Everyone can spot a investment bubble… the only mystery is when it will burst

    22 September 2016

    Ever since the great financial crisis, commentators have been prone to bubble-phobia: we are so frightened of-missing them that we see them everywhere. There is a property bubble, a bubble in defensive stocks, a bubble in junk bonds, a bubble in technology stock, another in healthcare stocks and biotech and of course a whopper of a bubble in the sovereign bond markets. Or is there? To remind ourselves what a real bubble looks like we should all turn to the classic work on the subject, Charles P. Kindleberger’s Manias, Panics and Crashes: A History of Financial Crises, first written in 1978 and now in its fifth edition.

    It isn’t the easiest read for non-economists. Rather than being a chronological history that takes you through each crisis (from tulip to dotcom), it divides the material into chapters looking at their similar drivers and destroyers. But Spectator Life readers should be more than up to the job: it is witty, clever and, in essence, pretty simple stuff.

    It is hard to come up with a very precise definition of a financial crisis, says Kindleberger in his fourth edition: ‘It may be that the genus is like a pretty woman: hard to define but recognisable when encountered.’ That said, you can come up with a generalised ‘anatomy of a typical crisis’. It begins with a change (a ‘displacement’). It could be the widespread adoption of a fabulous new invention (diving bells, cars, the internet, etc), a war, or perhaps an ‘unanticipated change of monetary policy’. But whatever it is, it ‘changes the profit opportunities’ available to investors. So they think about it for a bit. Then they start investing. And when it works out (a boom), they go nuts (a speculative mania). They buy, borrow to buy, and then borrow more to buy — not because they see any kind of intrinsic value in the asset, but because they reckon they can flip it for a profit. Once that bit starts, even those who would normally ‘stand aloof’ from markets join in (there is, says Kindleberger, ‘nothing so disturbing to one’s wellbeing and judgment as to see a friend get rich’).

    Finally, you get to a point where the price of the asset is far too high to compensate the buyer for the risks and costs of ownership. Then you have a bubble. The fact that it is a bubble won’t be a mystery. It is a myth that no one sees a bubble when they are in it — of course they do; they just want to make money in it at the same time as everyone else. It is what will bring the bubble to an end that is a mystery.

    Back to today’s bubbles. The truth is that there aren’t many of them. Some things are expensive (anything with a yield), but not many things are so horribly expensive that it makes sense to call the market for them a bubble. There is, of course, an obvious exception: the European and Japanese sovereign bond markets. If you accept that one definition of a bubble is that the asset in question doesn’t sufficiently compensate you for holding it, you need only look at bond yields (which move in the opposite direction to bond prices) for this to be obvious. Why? Because $13 trillion worth of global bonds (including 80 per cent of the German government bond market) now have negative yields. Buy them and you are guaranteed to make a loss when they are redeemed. That sounds silly for the simple reason that it is silly — and comes with the risk of huge capital losses as a result.
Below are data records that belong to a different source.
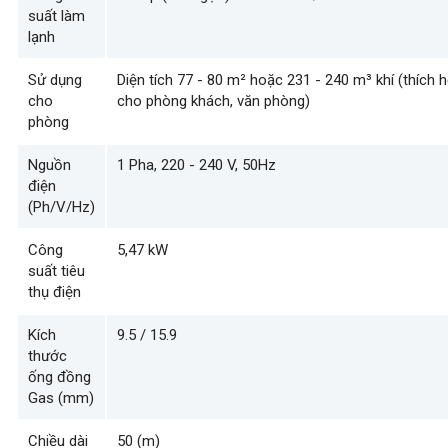
suất làm
lạnh
Sử dụng
Diện tích 77 - 80 m² hoặc 231 - 240 m³ khí (thích h
cho
cho phòng khách, văn phòng)
phòng
Nguồn
1 Pha, 220 - 240 V, 50Hz
điện
(Ph/V/Hz)
Công
5,47 kW
suất tiêu
thụ điện
Kích
9.5 / 15.9
thước
ống đồng
Gas (mm)
Chiều dài
50 (m)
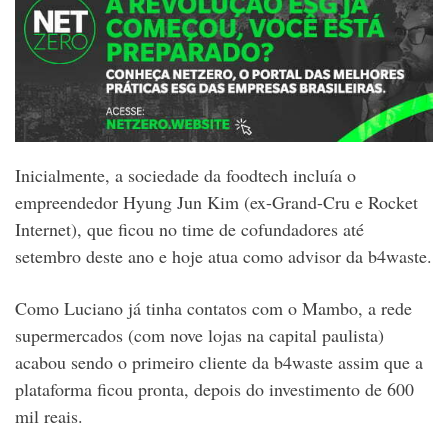
Inicialmente, a sociedade da foodtech incluía o
empreendedor Hyung Jun Kim (ex-Grand-Cru e Rocket
Internet), que ficou no time de cofundadores até
setembro deste ano e hoje atua como advisor da b4waste.
Como Luciano já tinha contatos com o Mambo, a rede
supermercados (com nove lojas na capital paulista)
acabou sendo o primeiro cliente da b4waste assim que a
plataforma ficou pronta, depois do investimento de 600
mil reais.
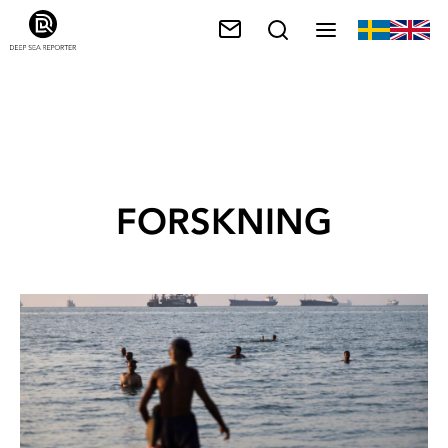
FORSKNING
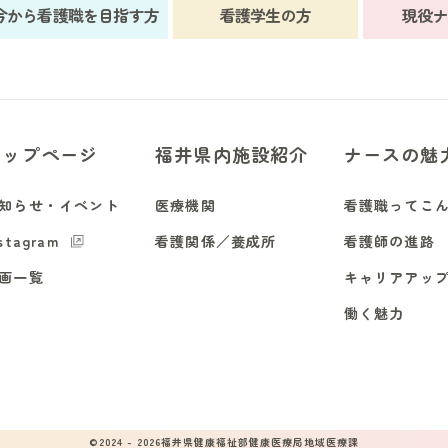
今から看護職を目指す方
看護学生の方
現役ナ
トップページ
福井県内施設紹介
ナースの魅
知らせ・イベント
医療機関
看護職ってこ
stagram
看護関係／養成所
看護師の進路
画一覧
キャリアアッ
働く魅力
©2024 - 2026福井県健康福祉部健康医療局地域医療課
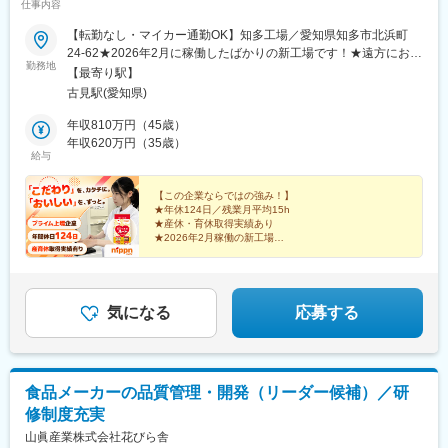
仕事内容
【転勤なし・マイカー通勤OK】知多工場／愛知県知多市北浜町
24-62★2026年2月に稼働したばかりの新工場です！★遠方にお住
勤務地
まいの方は借上社宅を利用可能！アクセス：名鉄常滑線「古見
【最寄り駅】
駅」より徒歩17分◎受動喫煙対策：屋内全面禁煙
古見駅(愛知県)
年収810万円（45歳）
年収620万円（35歳）
給与
【この企業ならではの強み！】
★年休124日／残業月平均15h
★産休・育休取得実績あり
★2026年2月稼働の新工場
★20代・30代活躍中
★プライム上場の食品メーカー
★平均勤続年数14.8年
気になる
応募する
食品メーカーの品質管理・開発（リーダー候補）／研
修制度充実
山眞産業株式会社花びら舎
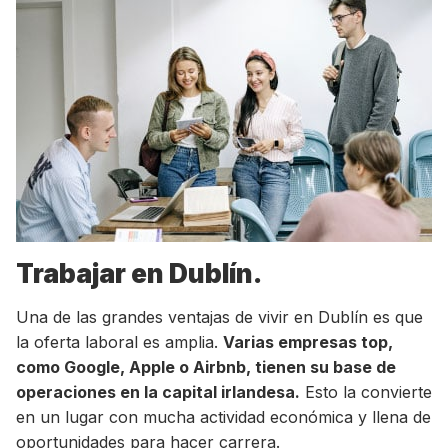
Trabajar en Dublín.
Una de las grandes ventajas de vivir en Dublín es que
la oferta laboral es amplia.
Varias empresas top,
como Google, Apple o Airbnb, tienen su base de
operaciones en la capital irlandesa.
Esto la convierte
en un lugar con mucha actividad económica y llena de
oportunidades para hacer carrera.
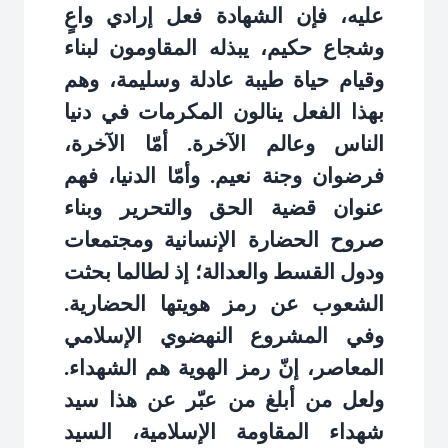
عليه، فإن الشهادة فعل إرادي واعٍ
وشجاع حكيم، يبذله المقاومون لبناء
وقيام حياة طيبة عادلة وسليمة، وهم
بهذا الفعل ينالون المكرمات في دنيا
الناس وعالم الآخرة. أمّا الآخرة،
فرضوان وجنة نعيم. وأمّا الدنيا، فهم
عنوان قضية الحق والتحرير وبناء
صروح الحضارة الإنسانية ومجتمعات
ودول القسط والعدالة؛ إذ لطالما بحثت
الشعوب عن رمز هويتها الحضارية.
وفي المشروع النهضوي الإسلامي
المعاصر، إنّ رمز الهوية هم الشهداء.
ولعل من أبلغ من عبّر عن هذا سيد
شهداء المقاومة الإسلامية، السيد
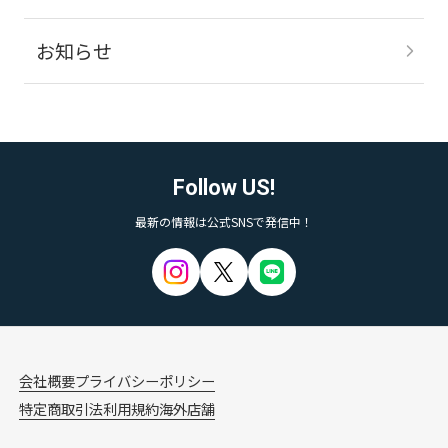
お知らせ
Follow US!
最新の情報は公式SNSで発信中！
会社概要
プライバシーポリシー
特定商取引法
利用規約
海外店舗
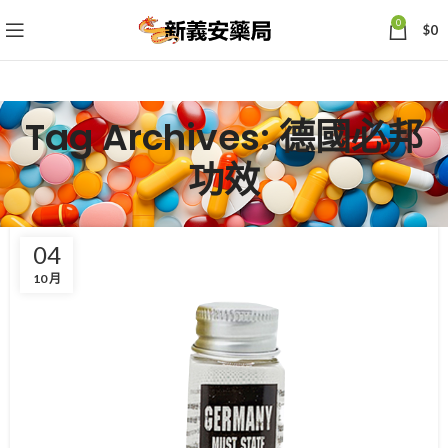
0
$
0
Tag Archives: 德國必邦
功效
04
10 月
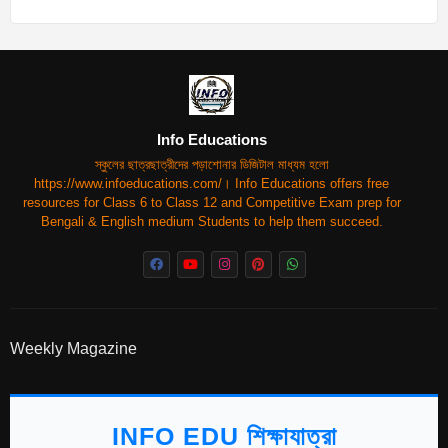
Info Educations
স্কুলের ছাত্রছাত্রীদের পড়াশোনার ডিজিটাল মাধ্যম হলো
https://www.infoeducations.com/। Info Educations offers free
resources for Class 6 to Class 12 and Competitive Exam prep for
Bengali & English medium Students to help them succeed.
Weekly Magazine
INFO EDU শিক্ষাযাত্রা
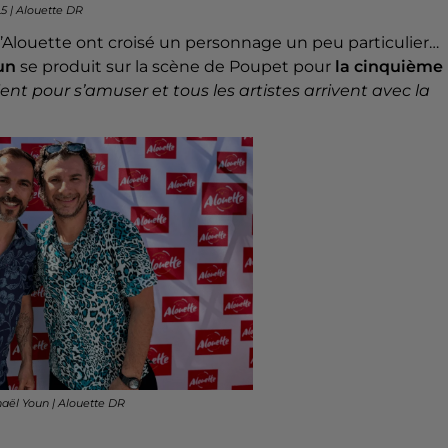
L5 | Alouette DR
d’Alouette ont croisé un personnage un peu particulier…
oun
se produit sur la scène de Poupet pour
la cinquième
vient pour s’amuser et tous les artistes arrivent avec la
haël Youn | Alouette DR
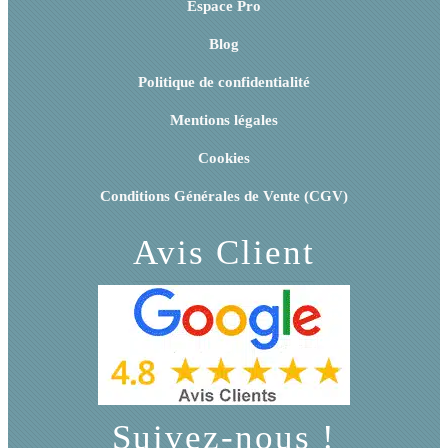
Espace Pro
Blog
Politique de confidentialité
Mentions légales
Cookies
Conditions Générales de Vente (CGV)
Avis Client
Suivez-nous !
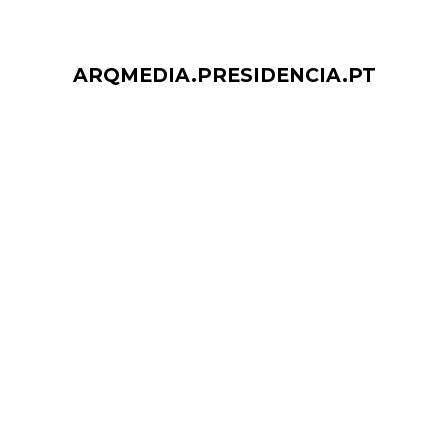
ARQMEDIA.PRESIDENCIA.PT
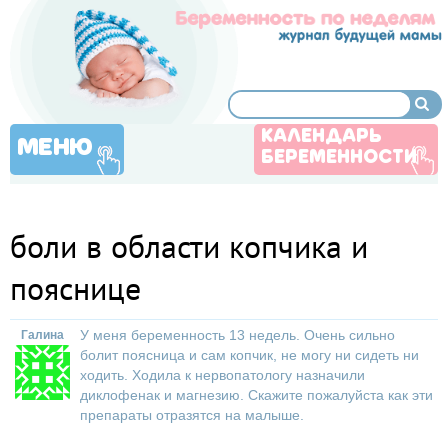
КАЛЕНДАРЬ
МЕНЮ
БЕРЕМЕННОСТИ
боли в области копчика и
пояснице
У меня беременность 13 недель. Очень сильно
Галина
болит поясница и сам копчик, не могу ни сидеть ни
ходить. Ходила к нервопатологу назначили
диклофенак и магнезию. Скажите пожалуйста как эти
препараты отразятся на малыше.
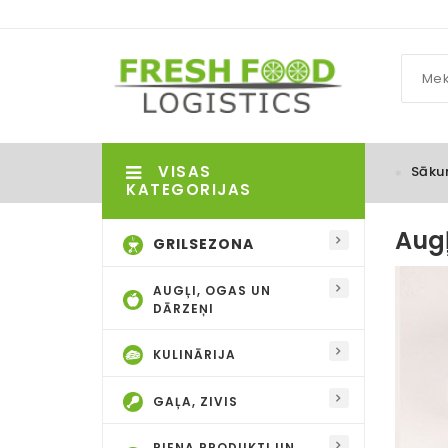
VISAS
Sāku
KATEGORIJAS
Augļ
GRILSEZONA
AUGĻI, OGAS UN
DĀRZEŅI
KULINĀRIJA
GAĻA, ZIVIS
PIENA PRODUKTI UN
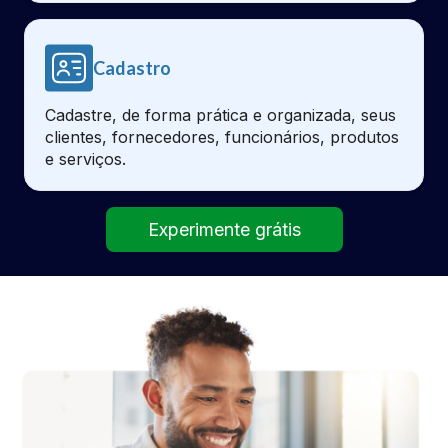
Cadastro
Cadastre, de forma prática e organizada, seus
clientes, fornecedores, funcionários, produtos
e serviços.
Experimente grátis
    ‘Hold such instruments at your own risk; danger of serious injury or death to your capital,’ wrote Paul Singer of Elliot Capital earlier this month. There is a view that our new bubble is different — it is fully supported by global central banks (the main buyers) so it just can’t collapse. That seems unlikely, given the history of manias (there is always a reason why this one is different). It will collapse and huge amounts of money will be lost. But as has been the case in every bubble ever known, that won’t be because the entire financial world didn’t know it was a bubble. It will be because they didn’t know when the end would come — and, despite having all read every page of Manias,-Panics and Crashes, they couldn’t quite bear to get out before the end. Just as has been the case in every bubble ever.

    You can give yourself a better chance at-rationality by reading more: try Edward Chancellor’s Devil Take the Hindmost, J.K. Galbraith’s Short History of Financial Euphoria and my own favourite of the last few years, Treasure Hunt by Peter Earle, the story of the way the invention of the diving bell drove a speculative wave of deep-ocean treasure-hunting in the late 1700s.